O espelho da Natal nos anos 1940 a 1970 eram as lentes de Jaeci Emerenciano Galvão, que nos deixou nesta segunda-feira (20), aos 88 anos.

Numa época em que os jornais mal começavam a publicar fotografias locais, Jaeci acumulava um rico acervo de imagens, integrado à memória coletiva. Era ‘o divino da fotografia’, como sublinha o livro-homenagem feito pelo filho Fred Galvão.

O fotógrafo preferido da fina flor da sociedade, como diziam os colunistas sociais de antigamente, foi também um documentarista da cidade.

Ele fixou as imagens mais conhecidas de Natal e seu entorno, os primeiros sinais de verticalização, as praias e dunas que no futuro comporiam o roteiro turístico que ancora a economia de Natal.

É impossível percorrer a história daquele período crucial, em que a cidade e a população cresceram rapidamente, sem esbarrar nas fotografias p&b com a assinatura do autor — um simples ‘Jaeci’ — e a identificação da imagem em caixa alta manuscrita.

**LISTA DE TAREFAS**
**A.** Resuma o texto em duas frases.
**B.** Transcreva um trecho do texto: comece nas palavras que contêm "O espelho da" e pare depois de "economia de Natal.".

**DADOS ARMAZENADOS**

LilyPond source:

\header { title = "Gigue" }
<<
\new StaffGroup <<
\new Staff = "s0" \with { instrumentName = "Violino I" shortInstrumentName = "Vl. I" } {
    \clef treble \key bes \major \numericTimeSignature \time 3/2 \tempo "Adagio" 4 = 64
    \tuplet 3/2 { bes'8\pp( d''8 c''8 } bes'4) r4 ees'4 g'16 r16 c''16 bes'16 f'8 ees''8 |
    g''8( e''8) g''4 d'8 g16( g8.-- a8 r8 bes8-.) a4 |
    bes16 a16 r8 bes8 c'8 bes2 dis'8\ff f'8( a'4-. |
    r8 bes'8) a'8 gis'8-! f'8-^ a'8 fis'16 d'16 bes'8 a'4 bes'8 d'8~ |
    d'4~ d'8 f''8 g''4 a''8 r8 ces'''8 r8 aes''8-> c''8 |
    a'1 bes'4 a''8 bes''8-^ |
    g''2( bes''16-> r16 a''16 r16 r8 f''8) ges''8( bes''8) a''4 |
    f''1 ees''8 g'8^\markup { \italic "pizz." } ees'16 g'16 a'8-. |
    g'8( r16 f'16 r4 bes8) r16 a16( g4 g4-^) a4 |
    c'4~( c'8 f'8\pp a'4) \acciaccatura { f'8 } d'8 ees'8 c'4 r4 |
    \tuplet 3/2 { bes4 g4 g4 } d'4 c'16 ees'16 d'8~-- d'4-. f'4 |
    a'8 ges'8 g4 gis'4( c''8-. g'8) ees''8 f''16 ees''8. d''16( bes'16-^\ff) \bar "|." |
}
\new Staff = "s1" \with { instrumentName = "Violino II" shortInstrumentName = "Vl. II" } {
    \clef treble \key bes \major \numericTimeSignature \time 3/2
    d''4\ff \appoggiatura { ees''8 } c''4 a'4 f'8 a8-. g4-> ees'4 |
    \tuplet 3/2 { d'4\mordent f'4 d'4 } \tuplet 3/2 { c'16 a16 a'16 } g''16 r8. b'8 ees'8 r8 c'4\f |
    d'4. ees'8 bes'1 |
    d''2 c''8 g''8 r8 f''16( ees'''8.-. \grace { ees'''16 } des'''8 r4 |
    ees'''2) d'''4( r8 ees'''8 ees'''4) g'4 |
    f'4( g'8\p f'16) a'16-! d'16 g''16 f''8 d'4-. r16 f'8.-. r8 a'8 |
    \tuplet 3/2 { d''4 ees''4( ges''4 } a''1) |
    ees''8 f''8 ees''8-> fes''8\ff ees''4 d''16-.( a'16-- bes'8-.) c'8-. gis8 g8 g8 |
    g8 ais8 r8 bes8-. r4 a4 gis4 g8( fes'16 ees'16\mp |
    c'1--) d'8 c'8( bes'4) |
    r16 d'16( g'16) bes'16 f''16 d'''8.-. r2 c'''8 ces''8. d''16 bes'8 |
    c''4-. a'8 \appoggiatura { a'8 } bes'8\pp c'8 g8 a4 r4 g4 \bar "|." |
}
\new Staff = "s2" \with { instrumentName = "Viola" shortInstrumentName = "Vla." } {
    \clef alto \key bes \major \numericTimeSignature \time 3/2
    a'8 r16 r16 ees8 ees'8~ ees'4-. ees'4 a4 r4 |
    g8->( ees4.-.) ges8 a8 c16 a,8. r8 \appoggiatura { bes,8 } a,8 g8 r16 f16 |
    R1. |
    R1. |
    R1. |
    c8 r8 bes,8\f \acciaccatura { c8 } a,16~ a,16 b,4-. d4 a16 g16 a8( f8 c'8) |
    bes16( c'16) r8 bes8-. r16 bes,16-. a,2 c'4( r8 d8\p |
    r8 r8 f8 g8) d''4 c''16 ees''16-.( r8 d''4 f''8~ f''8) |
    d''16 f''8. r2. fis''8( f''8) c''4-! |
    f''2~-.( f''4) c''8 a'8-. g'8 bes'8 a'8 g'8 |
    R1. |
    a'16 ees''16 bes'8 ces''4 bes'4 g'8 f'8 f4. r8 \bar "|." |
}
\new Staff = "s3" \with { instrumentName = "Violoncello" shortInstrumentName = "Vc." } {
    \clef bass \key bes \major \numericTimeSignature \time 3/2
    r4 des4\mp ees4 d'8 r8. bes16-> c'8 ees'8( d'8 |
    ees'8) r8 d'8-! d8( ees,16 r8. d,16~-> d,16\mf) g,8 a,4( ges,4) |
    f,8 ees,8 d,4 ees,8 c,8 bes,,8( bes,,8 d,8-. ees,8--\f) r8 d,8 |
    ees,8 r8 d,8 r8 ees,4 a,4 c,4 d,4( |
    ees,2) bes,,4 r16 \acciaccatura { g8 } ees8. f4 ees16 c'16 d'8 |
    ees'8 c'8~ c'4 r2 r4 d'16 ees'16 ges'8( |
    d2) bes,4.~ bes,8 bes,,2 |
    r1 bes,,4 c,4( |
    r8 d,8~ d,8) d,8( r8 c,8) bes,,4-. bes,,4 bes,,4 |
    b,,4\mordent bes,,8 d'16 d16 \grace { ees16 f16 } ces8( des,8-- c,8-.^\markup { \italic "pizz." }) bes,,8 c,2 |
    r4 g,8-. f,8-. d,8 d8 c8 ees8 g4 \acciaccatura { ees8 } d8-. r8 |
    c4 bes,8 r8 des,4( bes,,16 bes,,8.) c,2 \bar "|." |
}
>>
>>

**LISTA DE RESPOSTAS**
**A.** Jaeci Emerenciano Galvão, que morreu aos 88 anos, registrou Natal entre os anos 1940 e 1970 e reuniu um rico acervo de imagens integrado à memória coletiva. Fotógrafo preferido da sociedade e também documentarista da cidade, ele fixou as imagens mais conhecidas de Natal e seu entorno, sem as quais é impossível percorrer a história daquele período.

**B.**
O espelho da Natal nos anos 1940 a 1970 eram as lentes de Jaeci Emerenciano Galvão, que nos deixou nesta segunda-feira (20), aos 88 anos.

Numa época em que os jornais mal começavam a publicar fotografias locais, Jaeci acumulava um rico acervo de imagens, integrado à memória coletiva. Era ‘o divino da fotografia’, como sublinha o livro-homenagem feito pelo filho Fred Galvão.

O fotógrafo preferido da fina flor da sociedade, como diziam os colunistas sociais de antigamente, foi também um documentarista da cidade.

Ele fixou as imagens mais conhecidas de Natal e seu entorno, os primeiros sinais de verticalização, as praias e dunas que no futuro comporiam o roteiro turístico que ancora a economia de Natal.